I have done some searching but I cannot seem to be able to find a reasonable way to sample from a truncated normal distribution.
Without truncation I was doing:
samples = [np.random.normal(loc=x,scale=d) for (x,d) in zip(X,D)]
X and D being lists of floats.
Currently I am implementing truncation as such:
def truncnorm(loc,scale,bounds):
s = np.random.normal(loc,scale)
if s > bounds[1]:
return bounds[1]
elif s < bounds[0]:
return bounds[0]
return s
samples = [truncnorm(loc=x,scale=d,bounds=b) for (x,d,b) in zip(X,D,bounds)]
bounds being a list of tuples (min,max)
This approach feels a little awkward, so I'm wondering if there is a better way?
Returning the value of the bounds for samples outside them, will result in too many samples falling on the bounds. This is not representative of the actual distribution. The values on the bounds need to be rejected and replaced by a new sample. Such code could be:
def test_truncnorm(loc, scale, bounds):
while True:
s = np.random.normal(loc, scale)
if bounds[0] <= s <= bounds[1]:
break
return s
This can be extremely slow given narrow bounds. Scipy's truncnorm handles such cases more efficiently. A bit surprisingly, the bounds are expressed in function of the standard normal, so your call would be:
s = scipy.stats.truncnorm.rvs((bounds[0]-loc)/scale, (bounds[1]-loc)/scale, loc=loc, scale=scale)

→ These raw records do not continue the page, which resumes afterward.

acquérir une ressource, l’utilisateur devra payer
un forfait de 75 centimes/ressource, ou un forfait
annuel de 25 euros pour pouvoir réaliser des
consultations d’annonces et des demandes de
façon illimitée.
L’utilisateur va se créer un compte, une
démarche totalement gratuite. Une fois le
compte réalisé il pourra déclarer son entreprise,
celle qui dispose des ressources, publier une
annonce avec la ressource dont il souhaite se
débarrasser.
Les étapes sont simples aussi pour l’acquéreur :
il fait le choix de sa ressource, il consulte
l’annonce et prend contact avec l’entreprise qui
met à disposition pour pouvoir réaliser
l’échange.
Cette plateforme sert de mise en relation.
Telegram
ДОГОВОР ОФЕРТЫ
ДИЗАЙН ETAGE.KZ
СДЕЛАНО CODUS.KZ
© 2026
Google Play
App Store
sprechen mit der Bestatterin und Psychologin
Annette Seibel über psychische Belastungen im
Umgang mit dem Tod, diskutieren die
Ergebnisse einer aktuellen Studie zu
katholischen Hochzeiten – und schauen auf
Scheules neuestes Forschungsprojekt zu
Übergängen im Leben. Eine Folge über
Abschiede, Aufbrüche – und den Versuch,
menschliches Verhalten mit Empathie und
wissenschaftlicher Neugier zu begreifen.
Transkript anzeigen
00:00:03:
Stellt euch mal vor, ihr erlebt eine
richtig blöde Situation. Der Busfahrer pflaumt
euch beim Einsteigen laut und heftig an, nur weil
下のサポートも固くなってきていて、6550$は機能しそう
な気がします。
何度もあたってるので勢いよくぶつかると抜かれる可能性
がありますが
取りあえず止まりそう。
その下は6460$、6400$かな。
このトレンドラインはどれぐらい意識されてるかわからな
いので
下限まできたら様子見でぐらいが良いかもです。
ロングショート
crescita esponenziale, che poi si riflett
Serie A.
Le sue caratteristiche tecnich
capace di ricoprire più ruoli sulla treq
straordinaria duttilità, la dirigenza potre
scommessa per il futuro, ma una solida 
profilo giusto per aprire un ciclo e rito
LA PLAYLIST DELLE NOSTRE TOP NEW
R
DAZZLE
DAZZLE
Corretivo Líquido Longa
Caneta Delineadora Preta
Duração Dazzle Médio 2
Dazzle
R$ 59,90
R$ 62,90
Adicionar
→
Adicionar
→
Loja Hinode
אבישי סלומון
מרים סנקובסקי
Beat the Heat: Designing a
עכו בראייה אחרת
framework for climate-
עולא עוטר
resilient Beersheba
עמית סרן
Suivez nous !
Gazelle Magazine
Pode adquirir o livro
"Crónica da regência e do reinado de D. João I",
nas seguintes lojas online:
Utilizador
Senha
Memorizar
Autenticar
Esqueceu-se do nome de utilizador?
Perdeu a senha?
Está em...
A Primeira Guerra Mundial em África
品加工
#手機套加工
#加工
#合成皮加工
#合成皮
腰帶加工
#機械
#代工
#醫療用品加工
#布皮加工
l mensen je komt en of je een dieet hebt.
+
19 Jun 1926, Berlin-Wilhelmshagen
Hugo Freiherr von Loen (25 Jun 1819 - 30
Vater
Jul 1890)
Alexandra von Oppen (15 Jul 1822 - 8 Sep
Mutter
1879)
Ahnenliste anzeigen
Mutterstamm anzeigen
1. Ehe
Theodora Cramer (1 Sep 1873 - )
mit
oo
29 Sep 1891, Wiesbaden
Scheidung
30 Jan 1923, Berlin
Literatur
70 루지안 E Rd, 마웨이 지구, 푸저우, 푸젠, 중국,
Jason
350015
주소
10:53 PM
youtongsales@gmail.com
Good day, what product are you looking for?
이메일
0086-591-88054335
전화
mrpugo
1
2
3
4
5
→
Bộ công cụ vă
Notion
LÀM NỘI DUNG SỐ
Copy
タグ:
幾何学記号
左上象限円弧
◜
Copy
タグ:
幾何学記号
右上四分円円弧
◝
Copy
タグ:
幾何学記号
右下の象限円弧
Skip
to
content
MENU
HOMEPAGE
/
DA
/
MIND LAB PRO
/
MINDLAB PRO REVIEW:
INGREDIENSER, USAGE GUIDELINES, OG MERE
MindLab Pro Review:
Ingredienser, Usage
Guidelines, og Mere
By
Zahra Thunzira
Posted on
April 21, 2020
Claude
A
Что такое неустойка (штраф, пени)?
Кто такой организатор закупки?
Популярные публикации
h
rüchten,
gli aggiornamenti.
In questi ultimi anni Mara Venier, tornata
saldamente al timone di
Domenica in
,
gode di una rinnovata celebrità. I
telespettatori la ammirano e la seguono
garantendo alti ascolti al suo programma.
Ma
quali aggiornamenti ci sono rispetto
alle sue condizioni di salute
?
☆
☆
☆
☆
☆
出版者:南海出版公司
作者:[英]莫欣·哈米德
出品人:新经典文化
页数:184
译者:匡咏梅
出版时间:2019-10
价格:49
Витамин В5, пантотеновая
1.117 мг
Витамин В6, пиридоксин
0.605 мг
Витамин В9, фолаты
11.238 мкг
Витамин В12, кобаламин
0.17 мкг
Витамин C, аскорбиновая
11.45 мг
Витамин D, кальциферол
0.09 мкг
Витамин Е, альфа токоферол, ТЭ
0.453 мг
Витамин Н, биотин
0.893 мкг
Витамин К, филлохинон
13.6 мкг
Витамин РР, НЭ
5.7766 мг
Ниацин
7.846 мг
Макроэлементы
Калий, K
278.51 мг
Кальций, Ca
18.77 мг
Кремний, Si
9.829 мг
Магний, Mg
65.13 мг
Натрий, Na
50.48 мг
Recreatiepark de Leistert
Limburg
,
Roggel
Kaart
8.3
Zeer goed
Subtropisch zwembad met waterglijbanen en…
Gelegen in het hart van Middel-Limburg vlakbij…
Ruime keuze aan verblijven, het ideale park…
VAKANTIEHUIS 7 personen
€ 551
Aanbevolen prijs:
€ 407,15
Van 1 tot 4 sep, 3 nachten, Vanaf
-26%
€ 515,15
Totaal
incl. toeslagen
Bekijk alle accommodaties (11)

Note that scipy works much faster when making use of numpy's vectorization and broadcasting. And once you're used to the notation, it also looks simpler to write and read. All samples can be calculated in one go as:
X = np.array(X)
D = np.array(D)
bounds = np.array(bounds)
samples = scipy.stats.truncnorm.rvs((bounds[:, 0] - X) / D, (bounds[:, 1] - X) / D, loc=X, scale=D)